- **Challenge A**: According to the NCC Group announcement, at what time and on what date will the Annual General Meeting take place?
- **Challenge B**: From the NCC Group announcement, write out word for word the passage starting with "Directors' Responsibility Statement" and going on through "law and regulations.".

- **Page extract**:

============================================================

TIDMNCC
RNS Number : 8406J
NCC Group PLC
22 August 2019
NCC Group plc
(the "Company" or the "Group")
Notice of Annual General Meeting 2019
and
Notice of Trading Update
The Company confirms that its Notice of Annual General Meeting
2019 ("AGM Notice") and its Annual Report and Accounts for the year
ending 31 May 2019 ("Annual Report") have been posted or otherwise
been made available to shareholders and published on the Investor
Relations section of its website
(www.nccgroup.trust/uk/investor-relations/). The Annual General
Meeting will be held at 9.30 am on Wednesday 25 September 2019 at
the Company's Head Office, XYZ Building, 2 Hardman Boulevard,
Spinningfields, Manchester, M3 3AQ.
Copies of the Annual Report and the AGM Notice have been
submitted to the National Storage Mechanism and will shortly be
available for inspection at www.morningstar.co.uk/uk/NSM.
The Company will provide a trading update at 7.00am on Wednesday
25 September 2019 ahead of its Annual General Meeting on the same
day.
A condensed set of the Company's financial statements and
extracts were included in the Company's preliminary results for the
year ended 31 May 2019 released on 25 July 2019 (the "Preliminary
Announcement"). The information included within the Preliminary
Announcement together with the information set out below, which is
extracted from the Annual Report, constitute the material required
by Disclosure Guidance and Transparency Rule 6.3.5 to be
communicated to the media in full unedited text through a
Regulatory Information Service. This announcement and the
Preliminary Announcement are not a substitute for reading the full
Annual Report. Page numbers and cross-references in the extracted
information below refer to page numbers and cross-references in the
Annual Report. To view the Preliminary Announcement, please visit
the Investor Relations section of the Company's website at
www.nccgroup.trust/uk/investor-relations/.
Directors' Responsibility Statement
The following statement is extracted from page 95 of the Annual
Report and is repeated here for the purposes of Disclosure Guidance
and Transparency Rule 6.3.5. This statement relates solely to the
Annual Report and is not connected to the extracted information set
out in this announcement or the Preliminary Announcement:
"The Directors are responsible for preparing the Annual Report
and Accounts and the Group and parent Company Financial Statements
in accordance with applicable law and regulations.
Company law requires the Directors to prepare Group and parent
Company Financial Statements for each financial year. Under that
law they are required to prepare the Group
Financial Statements in accordance with International Financial
Reporting Standards as adopted by the European Union (IFRSs as
adopted by the EU) and applicable law and have elected to prepare
the parent Company Financial Statements on the same basis.

============================================================

- **Items**:

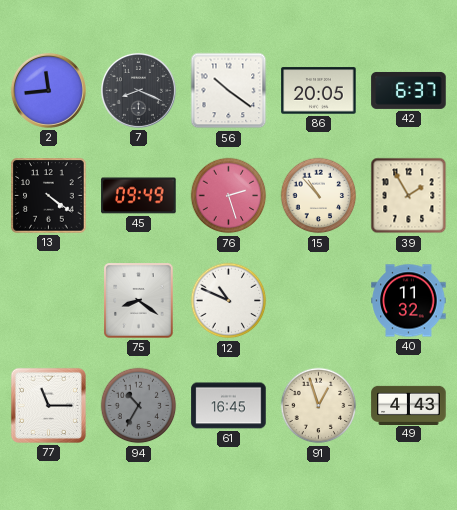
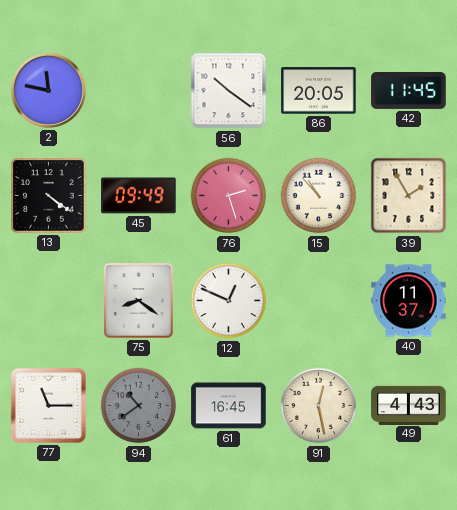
2: 11:44 -> 11:47
7: 8:19 -> none
42: 6:37 -> 11:45
12: 10:49 -> 12:49
40: 11:32 -> 11:37
94: 10:35 -> 10:39
91: 12:57 -> 12:28
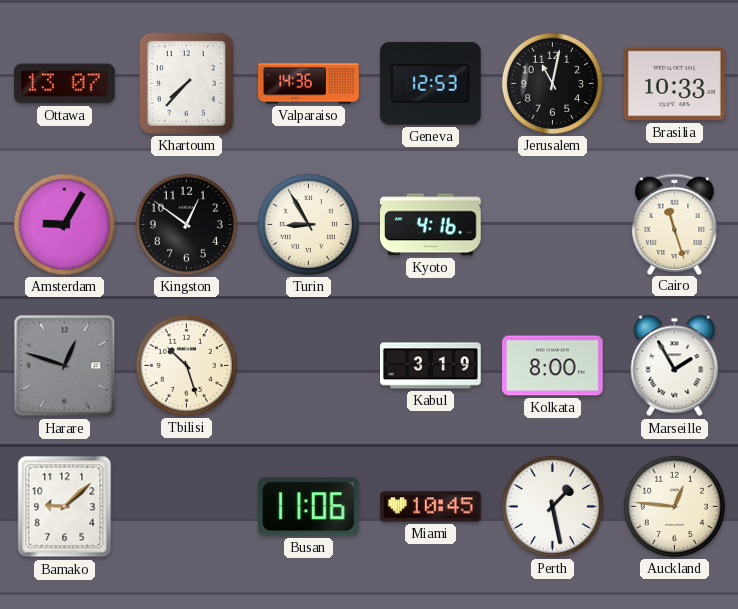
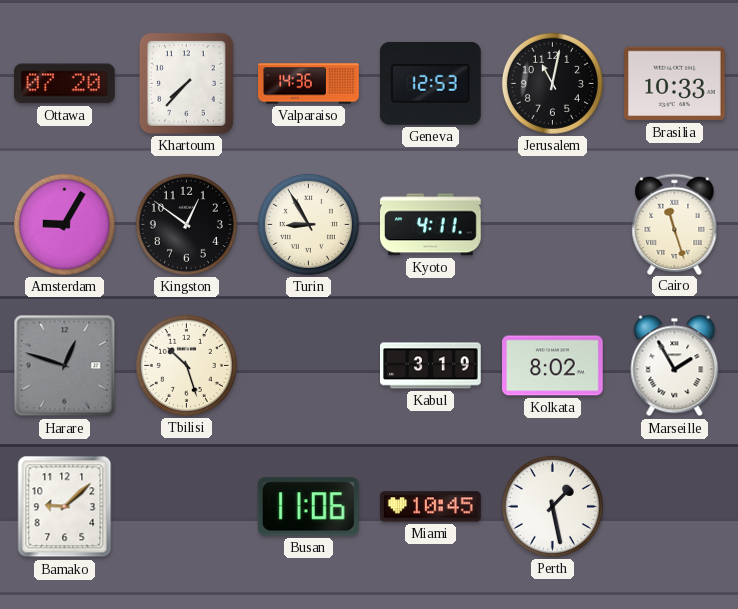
Ottawa: 13:07 -> 07:20
Kyoto: 4:16 -> 4:11
Kolkata: 8:00 -> 8:02
Auckland: 12:46 -> none
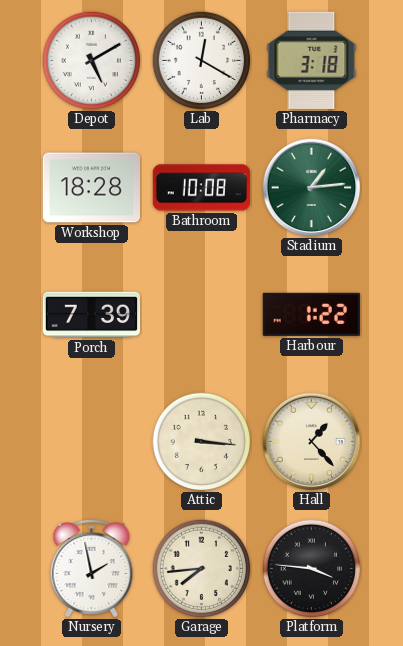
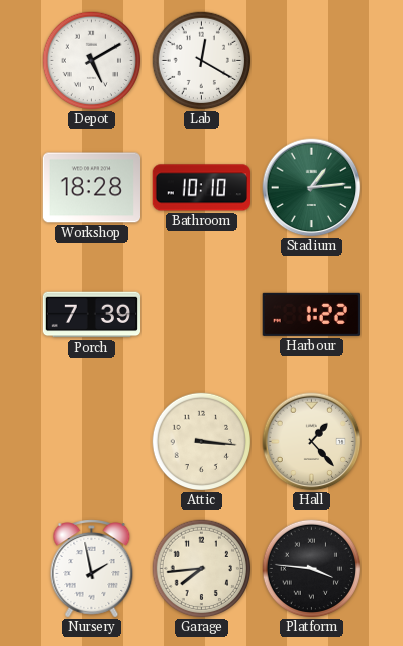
Pharmacy: 3:18 -> none
Bathroom: 10:08 -> 10:10
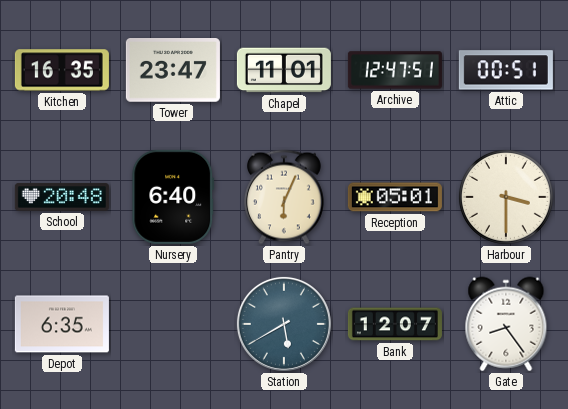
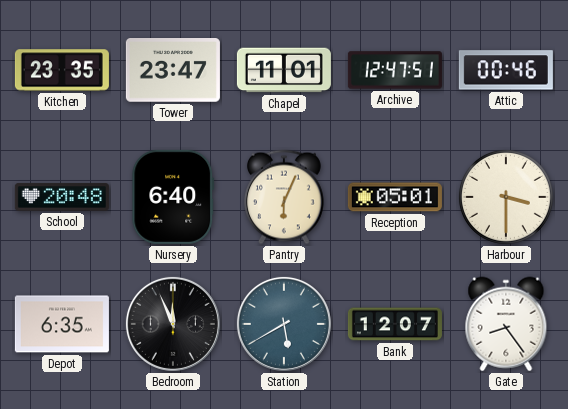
Kitchen: 16:35 -> 23:35
Attic: 00:51 -> 00:46
Bedroom: none -> 11:56
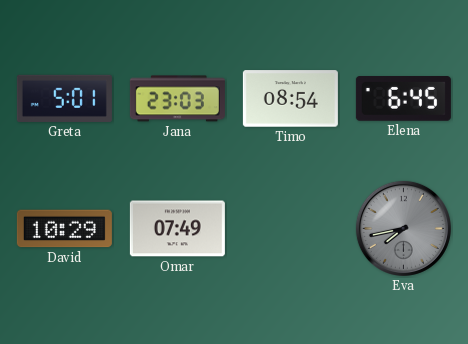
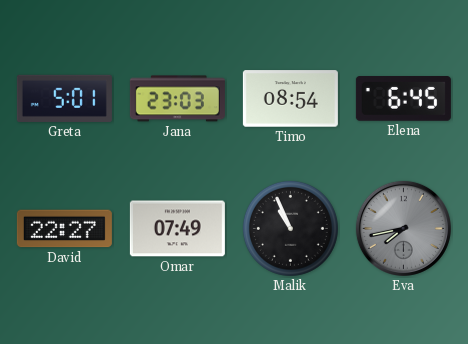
David: 10:29 -> 22:27
Malik: none -> 10:56
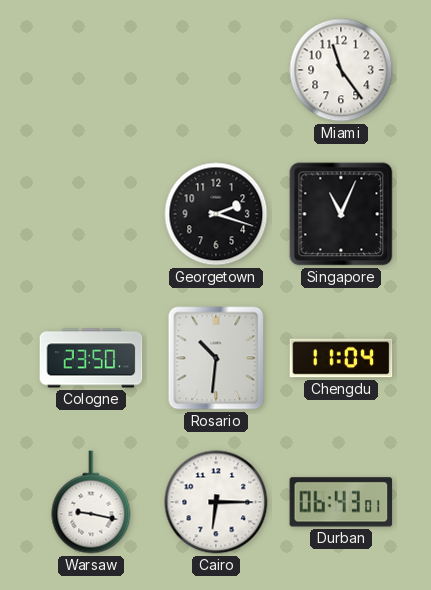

============================================================

- **Task answer A**: 9.30 am on Wednesday 25 September 2019

- **Task answer B**:
Directors' Responsibility Statement
The following statement is extracted from page 95 of the Annual
Report and is repeated here for the purposes of Disclosure Guidance
and Transparency Rule 6.3.5. This statement relates solely to the
Annual Report and is not connected to the extracted information set
out in this announcement or the Preliminary Announcement:
"The Directors are responsible for preparing the Annual Report
and Accounts and the Group and parent Company Financial Statements
in accordance with applicable law and regulations.